EAVIT: "Vertragshandel nicht in Ketten legen"
Der europäische Verband der freien Kfz-Händler und Importeure hat sich für den Erhalt der GVO ausgesprochen.
210 Händler aus 25 Ländern trafen sich Anfang Juni in Hamburg zur Jahrestagung der European Association of Independent Vehicle Traders (EAIVT). Der vor zehn Jahren gegründete Verband hat weltweit ein funktionierendes Netzwerk unter Freien Automobilhändlern, -importeuren und Logistikexperten geschaffen. Selbst aus Amerika, Afrika und Asien reisen Teilnehmer zu den jährlichen Meetings an.
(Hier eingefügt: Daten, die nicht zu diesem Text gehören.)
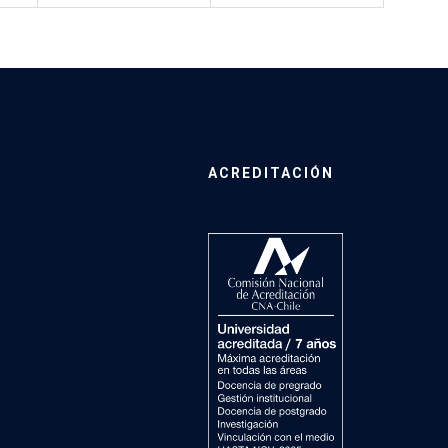
ACREDITACIÓN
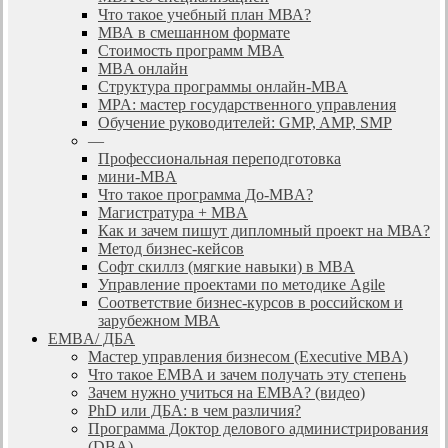
Что такое учебный план МВА?
МВА в смешанном формате
Стоимость программ MBA
MBA онлайн
Cтруктура программы онлайн-MBA
MPA: мастер государственного управления
Обучение руководителей: GMP, AMP, SMP
—
Профессиональная переподготовка
мини-MBA
Что такое программа До-MBA?
Магистратура + MBA
Как и зачем пишут дипломный проект на МВА?
Метод бизнес-кейсов
Софт скиллз (мягкие навыки) в MBA
Управление проектами по методике Agile
Соответствие бизнес-курсов в российском и
зарубежном МВА
EMBA/ ДБA
Мастер управления бизнесом (Executive MBA)
Что такое EMBA и зачем получать эту степень
Зачем нужно учиться на EMBA? (видео)
PhD или ДБА: в чем различия?
Программа Доктор делового администрирования
(DBА)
Auf dem Programm der diesjährigen Tagung stand unter anderem die bevorstehende Entscheidung um die GVO. Axel Bierer von der EU-Wettbewerbskommission trug die Ergebnisse des Evaluierungsberichts vor und entfachte damit eine engagierte Diskussion. Dr. Thomas Herzig, Präsident des Bundesverbandes freier Importeure (BfI) und offizieller Landesverteter für Deutschland im EAIVT, fürchtet, dass mit dem Fall der GVO der Zugang zu Fahrzeugen mit günstigen Nettopreisen abgeschnitten sein könnte. Die GVO könne zwar modifiziert werden, solle aber auf jeden Fall weitergeführt werden, wünscht sich Herzig.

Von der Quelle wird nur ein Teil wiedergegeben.